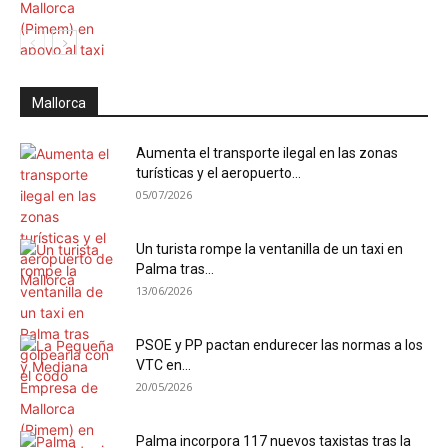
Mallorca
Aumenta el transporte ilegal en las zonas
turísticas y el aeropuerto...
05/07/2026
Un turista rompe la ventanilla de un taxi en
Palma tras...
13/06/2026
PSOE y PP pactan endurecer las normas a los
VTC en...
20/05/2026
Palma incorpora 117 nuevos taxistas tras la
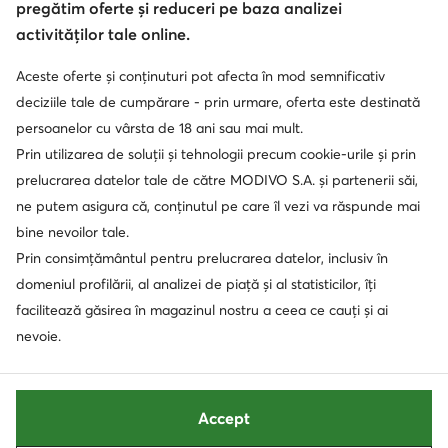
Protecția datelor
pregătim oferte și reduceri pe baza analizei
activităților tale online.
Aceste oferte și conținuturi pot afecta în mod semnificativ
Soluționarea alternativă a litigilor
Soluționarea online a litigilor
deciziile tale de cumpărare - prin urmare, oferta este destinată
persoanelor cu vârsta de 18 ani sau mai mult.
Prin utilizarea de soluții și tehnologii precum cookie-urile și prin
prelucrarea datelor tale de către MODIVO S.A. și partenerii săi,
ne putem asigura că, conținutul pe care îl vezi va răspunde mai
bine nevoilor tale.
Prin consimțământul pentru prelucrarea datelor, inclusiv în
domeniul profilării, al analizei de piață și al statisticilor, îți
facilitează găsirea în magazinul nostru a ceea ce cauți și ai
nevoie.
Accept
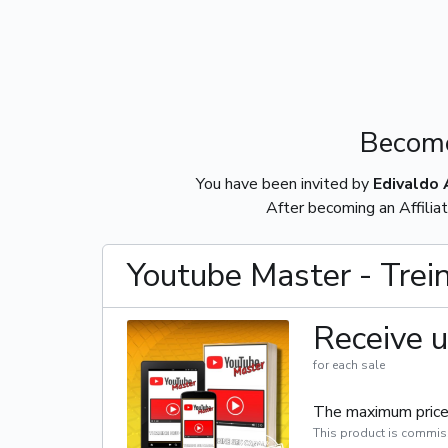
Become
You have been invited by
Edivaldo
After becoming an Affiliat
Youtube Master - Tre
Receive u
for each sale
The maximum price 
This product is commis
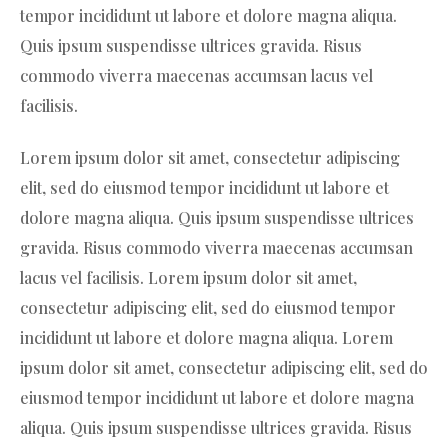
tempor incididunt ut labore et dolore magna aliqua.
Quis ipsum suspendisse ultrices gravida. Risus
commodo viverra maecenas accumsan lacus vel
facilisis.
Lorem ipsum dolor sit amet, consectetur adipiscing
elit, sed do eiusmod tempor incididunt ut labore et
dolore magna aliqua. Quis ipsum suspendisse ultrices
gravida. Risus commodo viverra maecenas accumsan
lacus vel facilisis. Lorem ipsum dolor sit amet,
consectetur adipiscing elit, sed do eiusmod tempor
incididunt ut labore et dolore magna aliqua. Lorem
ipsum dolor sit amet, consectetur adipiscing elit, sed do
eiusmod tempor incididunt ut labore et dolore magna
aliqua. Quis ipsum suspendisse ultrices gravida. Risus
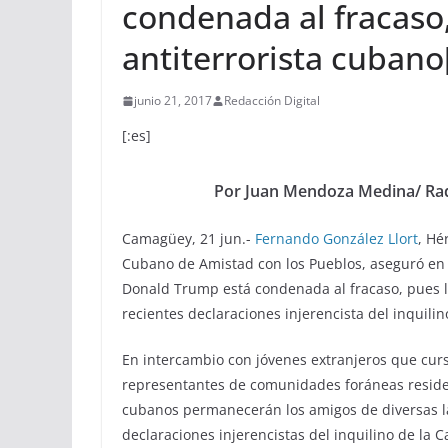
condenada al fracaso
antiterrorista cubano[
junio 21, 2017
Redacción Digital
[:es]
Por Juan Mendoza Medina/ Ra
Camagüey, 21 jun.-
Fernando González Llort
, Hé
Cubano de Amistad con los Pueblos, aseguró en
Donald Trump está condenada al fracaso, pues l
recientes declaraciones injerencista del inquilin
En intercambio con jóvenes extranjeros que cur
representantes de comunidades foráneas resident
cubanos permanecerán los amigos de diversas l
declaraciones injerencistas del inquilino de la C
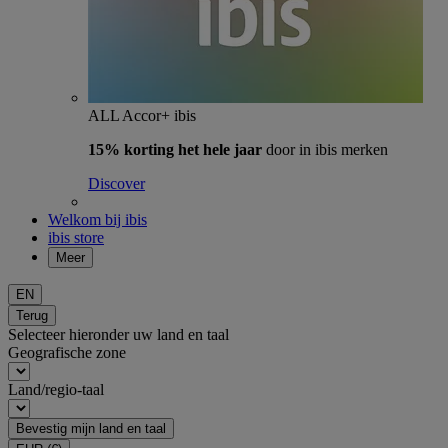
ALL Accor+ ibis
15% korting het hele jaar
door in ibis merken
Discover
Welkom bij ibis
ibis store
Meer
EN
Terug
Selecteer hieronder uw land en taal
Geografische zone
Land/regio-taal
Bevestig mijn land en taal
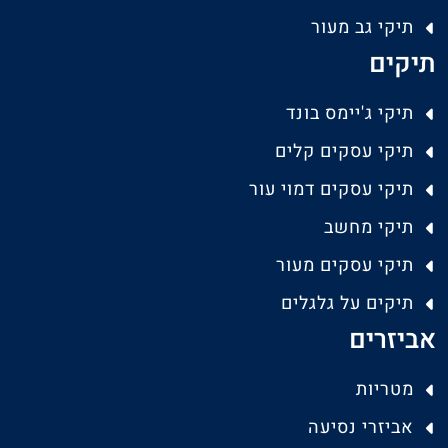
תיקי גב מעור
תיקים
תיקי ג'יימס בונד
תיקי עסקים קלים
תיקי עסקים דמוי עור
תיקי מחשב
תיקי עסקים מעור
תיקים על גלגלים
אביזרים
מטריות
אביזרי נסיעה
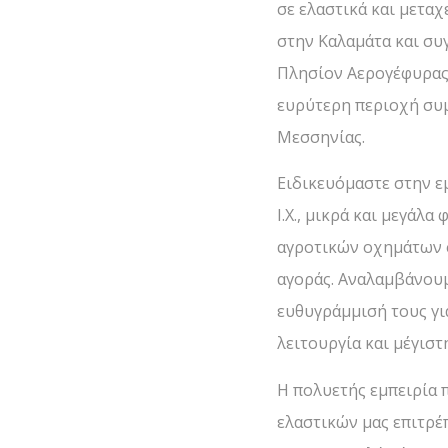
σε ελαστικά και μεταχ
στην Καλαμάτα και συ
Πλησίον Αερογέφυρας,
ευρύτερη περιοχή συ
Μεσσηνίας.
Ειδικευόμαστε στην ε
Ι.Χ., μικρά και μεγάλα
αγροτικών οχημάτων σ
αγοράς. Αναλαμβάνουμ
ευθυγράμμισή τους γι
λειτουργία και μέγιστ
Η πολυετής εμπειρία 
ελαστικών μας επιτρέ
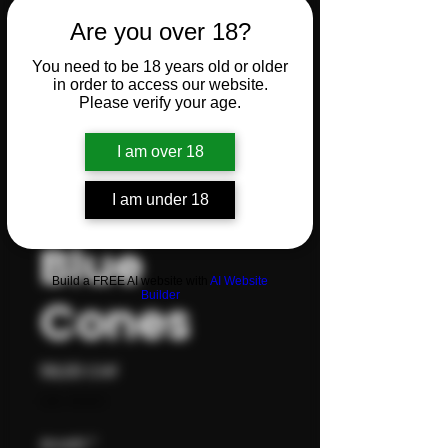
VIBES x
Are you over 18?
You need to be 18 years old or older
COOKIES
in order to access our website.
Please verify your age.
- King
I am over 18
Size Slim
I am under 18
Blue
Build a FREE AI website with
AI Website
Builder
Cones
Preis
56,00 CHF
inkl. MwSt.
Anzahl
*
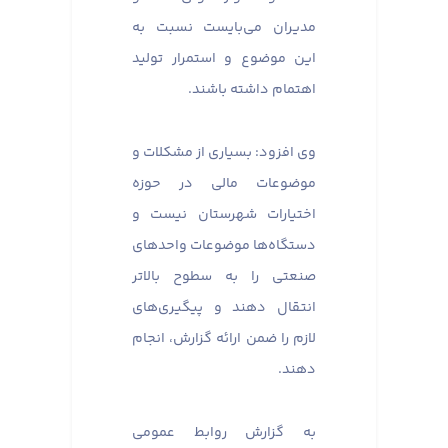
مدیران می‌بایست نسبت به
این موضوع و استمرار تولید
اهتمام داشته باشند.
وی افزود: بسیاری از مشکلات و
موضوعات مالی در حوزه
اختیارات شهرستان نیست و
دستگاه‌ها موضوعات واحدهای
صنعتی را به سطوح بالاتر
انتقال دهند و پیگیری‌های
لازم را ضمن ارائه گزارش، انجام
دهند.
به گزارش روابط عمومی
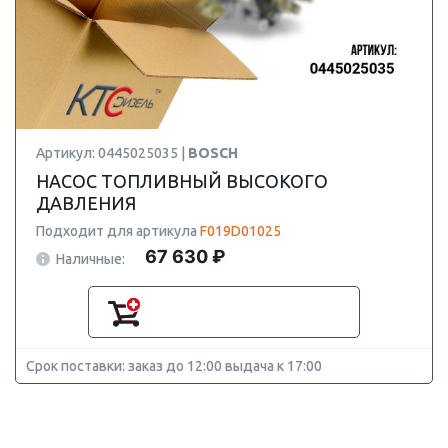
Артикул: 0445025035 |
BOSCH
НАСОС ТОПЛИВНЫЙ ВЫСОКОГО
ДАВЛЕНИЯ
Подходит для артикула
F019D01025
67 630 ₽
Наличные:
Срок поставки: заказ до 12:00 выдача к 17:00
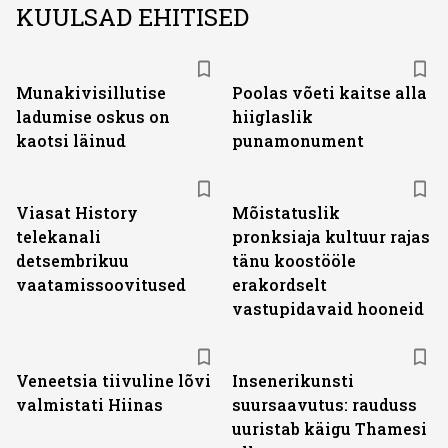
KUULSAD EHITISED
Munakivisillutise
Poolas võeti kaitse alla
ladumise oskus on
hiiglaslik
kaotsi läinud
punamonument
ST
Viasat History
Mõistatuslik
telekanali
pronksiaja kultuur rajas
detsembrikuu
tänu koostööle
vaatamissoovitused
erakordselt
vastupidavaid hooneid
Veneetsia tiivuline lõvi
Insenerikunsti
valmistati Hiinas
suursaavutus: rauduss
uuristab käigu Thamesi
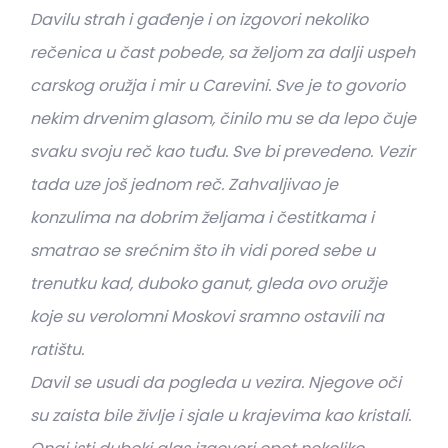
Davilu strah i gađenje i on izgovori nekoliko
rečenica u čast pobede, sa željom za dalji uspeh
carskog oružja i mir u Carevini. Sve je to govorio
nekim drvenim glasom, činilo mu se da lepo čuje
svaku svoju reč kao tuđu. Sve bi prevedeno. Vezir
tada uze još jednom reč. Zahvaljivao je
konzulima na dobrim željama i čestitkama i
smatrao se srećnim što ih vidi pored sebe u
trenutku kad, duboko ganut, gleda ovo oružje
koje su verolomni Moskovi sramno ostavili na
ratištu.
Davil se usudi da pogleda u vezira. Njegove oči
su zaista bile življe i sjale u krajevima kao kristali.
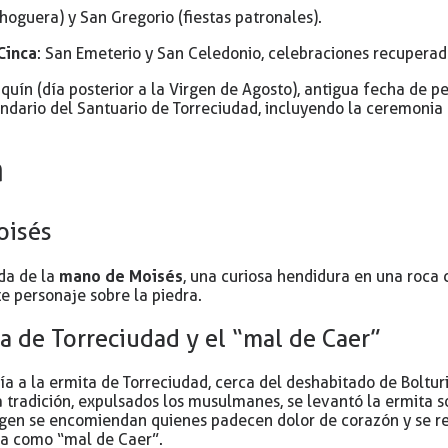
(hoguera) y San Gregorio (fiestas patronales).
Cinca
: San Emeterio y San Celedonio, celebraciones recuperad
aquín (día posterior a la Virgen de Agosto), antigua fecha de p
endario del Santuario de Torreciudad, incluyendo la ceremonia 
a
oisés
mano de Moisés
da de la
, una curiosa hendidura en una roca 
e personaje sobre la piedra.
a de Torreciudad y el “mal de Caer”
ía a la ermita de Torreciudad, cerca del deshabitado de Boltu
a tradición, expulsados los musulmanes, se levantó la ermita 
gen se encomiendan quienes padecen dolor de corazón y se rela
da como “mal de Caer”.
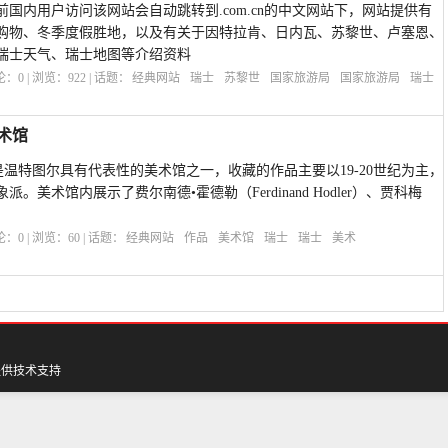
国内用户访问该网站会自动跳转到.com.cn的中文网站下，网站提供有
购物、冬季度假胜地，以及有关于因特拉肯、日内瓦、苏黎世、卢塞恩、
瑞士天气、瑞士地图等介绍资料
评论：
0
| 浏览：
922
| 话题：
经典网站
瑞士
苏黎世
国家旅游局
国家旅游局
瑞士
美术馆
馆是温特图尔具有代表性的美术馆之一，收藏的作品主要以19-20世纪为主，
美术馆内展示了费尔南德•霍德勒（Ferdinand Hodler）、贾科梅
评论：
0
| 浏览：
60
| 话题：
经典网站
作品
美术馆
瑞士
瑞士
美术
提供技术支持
----
Exercise instructions | If a line in the listing above contains the word "amet", include it in your count, then give only the final number.

Response | 3